African-American adolescents, separated by gender, attended eight (8) weekly sessions of a sexuality education program that included behavioral skills training. In addition to information about AIDS and prevention of HIV infection, the youth participated in activities to build skills in correct condom use, assertive communication, refusal, information provision, self management, problem-solving, and risk recognition. Group sizes ranged from 5 to 15, and sessions lasted from 90 to 120 minutes each. Fourteen sets of sessions were conducted over three years in a comprehensive community health center serving predominately low-income minority residents in a Southern urban area of 400,000.


Behavioral Findings

Of the youth who were sexually abstinent prior to the intervention, only 11.5% were sexually active one year later compared with 31% of participants in the control group. Among those sexually active prior to the intervention, 42% of the control group remained so after one year versus only 27% of the intervention group. In comparison to their behavior before the intervention, and in comparison with those in the control group, youth who participated in the intervention were more likely to use condoms and less likely to engage in unprotected vaginal or anal intercourse.


Other Significant Findings

Despite the fact that both groups received the same basic information component, the intervention group scored higher on the AIDS knowledge test than the control group and maintained that lead across the 12-month follow-up period. Moreover, youth from the intervention group were more skillful than those in the control group in handling pressures to engage in unprotected sex and in providing information to peers.


Research Design

Two hundred forty-six adolescents were randomly assigned either to a control condition or to the experimental intervention. The control condition consisted of a single two-hour session that provided information about HIV/AIDS including its nature, prevention, and impact on the local community. Interactive discussions were interspersed with games, activities, and problem solving. The first session of the experimental intervention was identical to the control condition.
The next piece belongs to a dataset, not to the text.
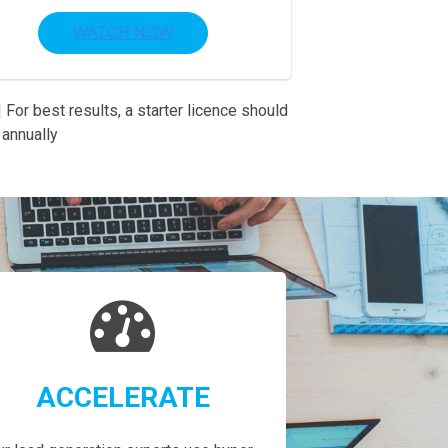
 For best results, a starter licence should
annually
ACCELERATE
Participants completed questionnaires before, immediately after, and at 6-month intervals for one year after the intervention. Of the original 246 participants, 91.5% completed the 12-month follow-up. Measures included HIV risk, sexual behaviors, self-efficacy, attitude toward condoms, and HIV/AIDS knowledge.

For more information about BART, see the references below:

Fisher & Fisher (1992). Changing AIDS Risk Behavior, Psychological Bulletin 111: 455-474.

St. Lawrence JS, Brasfield T, Jefferson KW, Alleyne E., O'Bannon RE, Shirley, A (1995). Cognitive-behavioral intervention to reduce African-American adolescents' risk for HIV infection. Journal of Consulting and Clinical Psychology 63(2): 221-237.